Legislation based on internationally accepted human rights standards can prevent discrimination and rights violations, improve access to health-care services, and raise the quality of life for people with epilepsy.
WHO and its partners recognize that epilepsy is a major public health concern. As an initiative established in 1997, WHO, the International League Against Epilepsy (ILAE) and the International Bureau for Epilepsy (IBE) are carrying out a global campaign – “Out of the Shadows” – to provide better information and raise awareness about epilepsy and strengthen public and private efforts to improve care and reduce the disorder's impact.
This, as well as other WHO projects on epilepsy, have shown that there are simple, cost-effective ways to treat epilepsy in resource-poor settings, thereby significantly reducing treatment gaps. For example, a project carried out in China resulted in treatment gap reductions of 13% over 1 year and significant improvements in access to care for people with epilepsy.
Projects which aim to reduce the treatment gap and morbidity of people with epilepsy, to train and educate health professionals, to dispel stigma, to identify potential prevention strategies, and to develop models integrating epilepsy control into local health systems are ongoing in many countries.
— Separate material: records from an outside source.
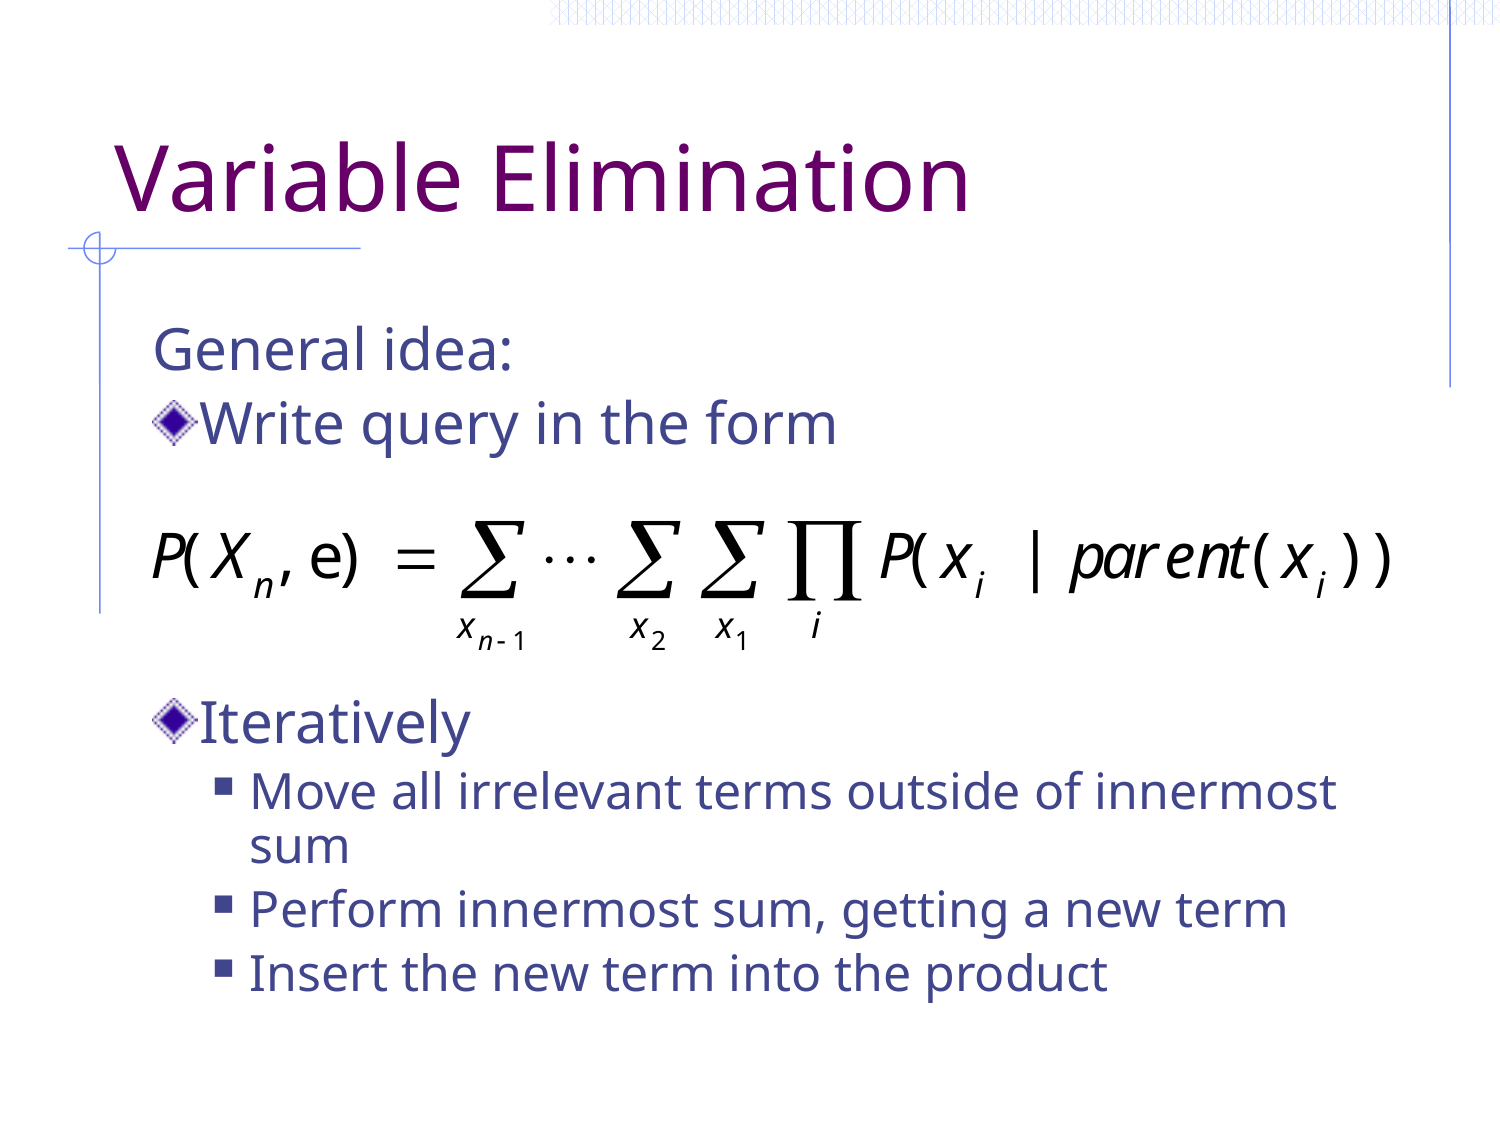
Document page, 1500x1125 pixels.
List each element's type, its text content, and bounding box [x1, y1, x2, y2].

picture [152, 400, 198, 446]
picture [152, 698, 198, 744]
list General idea: Write query in the form Iteratively Move all irrelevant terms outside of innermost sum Perform innermost sum, getting a new term Insert the new term into the product [137, 312, 1413, 988]
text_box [142, 509, 1404, 663]
title Variable Elimination [99, 50, 1375, 238]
In particular, the WHO Programme on Reducing the Epilepsy Treatment Gap and the Mental Health Gap Action Programme (mhGAP) currently seek to achieve these goals in Ghana, Mozambique, Myanmar and Viet Nam. These projects combine several innovative strategies. They focus on expanding the skills of primary care and non-specialist health professionals at the community level to diagnose, treat and follow up people with epilepsy. It will mobilize the community to better support people with epilepsy and their families.
(1) Megiddo I, Colson A, Chisholm D, Dua T, Nandi A, and Laxminarayan R (2016). Health and economic benefits of public financing of epilepsy treatment in India: An agent-based simulation model. Epilepsia Official Journal of the International League Against Epilepsy doi: 10.1111/epi.13294.